The Saudis are also battling rebels in Yemen who are allied with Iran.
The digital invaders appear to be part of an Iranian hacking group, dubbed Operation Cleaver, that security firm Cylance uncovered in a December report.
The scale, breadth and duration of Operation Cleaver revealed an Iranian cyber sophistication long suspected and occasionally seen, but rarely confirmed.
“A new global cyber power has emerged,” the report proclaimed. “Iran is the new China.”
Cylance said the group had hit at least 50 companies in 15 critical industries spanning 16 countries.
“A significant global surveillance and infiltration campaign,” the report said.
Internal Saudi ministry emails published by WikiLeaks show that ministry employees believe Operation Cleaver was also focusing on them.
Emails noted malicious activity starting on July 14, 2014. The suspected Iranian hackers gained access to the system using a phishing attack, in which bugged software is embedded in documents or links in emails, according to the internal Saudi memos.

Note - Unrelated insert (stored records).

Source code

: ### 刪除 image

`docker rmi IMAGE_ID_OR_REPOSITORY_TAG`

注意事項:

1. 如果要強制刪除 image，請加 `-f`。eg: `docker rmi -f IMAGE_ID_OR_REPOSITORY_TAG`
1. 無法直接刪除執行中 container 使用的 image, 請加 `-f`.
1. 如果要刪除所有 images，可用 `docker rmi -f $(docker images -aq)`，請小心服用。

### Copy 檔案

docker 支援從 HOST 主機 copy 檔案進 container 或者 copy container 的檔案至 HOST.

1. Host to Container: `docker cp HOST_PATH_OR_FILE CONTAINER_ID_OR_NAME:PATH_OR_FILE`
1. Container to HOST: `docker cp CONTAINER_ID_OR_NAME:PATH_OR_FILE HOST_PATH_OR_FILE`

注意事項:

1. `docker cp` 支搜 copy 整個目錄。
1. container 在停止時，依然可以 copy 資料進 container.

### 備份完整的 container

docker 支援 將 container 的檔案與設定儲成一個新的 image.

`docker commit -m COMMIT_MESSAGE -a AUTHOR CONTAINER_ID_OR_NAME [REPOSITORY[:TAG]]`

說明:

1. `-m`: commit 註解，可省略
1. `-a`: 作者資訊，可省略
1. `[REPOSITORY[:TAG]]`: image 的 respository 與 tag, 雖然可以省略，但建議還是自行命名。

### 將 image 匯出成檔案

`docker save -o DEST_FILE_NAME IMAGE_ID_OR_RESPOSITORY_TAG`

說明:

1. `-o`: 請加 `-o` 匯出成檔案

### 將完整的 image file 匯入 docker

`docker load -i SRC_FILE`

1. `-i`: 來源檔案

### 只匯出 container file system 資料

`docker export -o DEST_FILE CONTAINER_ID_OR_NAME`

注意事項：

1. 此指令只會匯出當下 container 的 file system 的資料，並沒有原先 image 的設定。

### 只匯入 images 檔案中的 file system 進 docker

Abdullah al-Ali, head of Kuwait-based security firm Cyberkov, told the Post that the Saudi Foreign Ministry hack compromised “the entire network.”
It’s “the biggest sensitive-data-extrusion disaster since the Internet was introduced to the Middle East,” he added.
Iran has significantly bolstered its cyber capabilities since 2010, when it was hit by a crippling cyberattack that took out a spate of centrifuges used in Iran’s nuclear program.
The virus, known as Stuxnet, has since been traced back to the U.S. and Israel.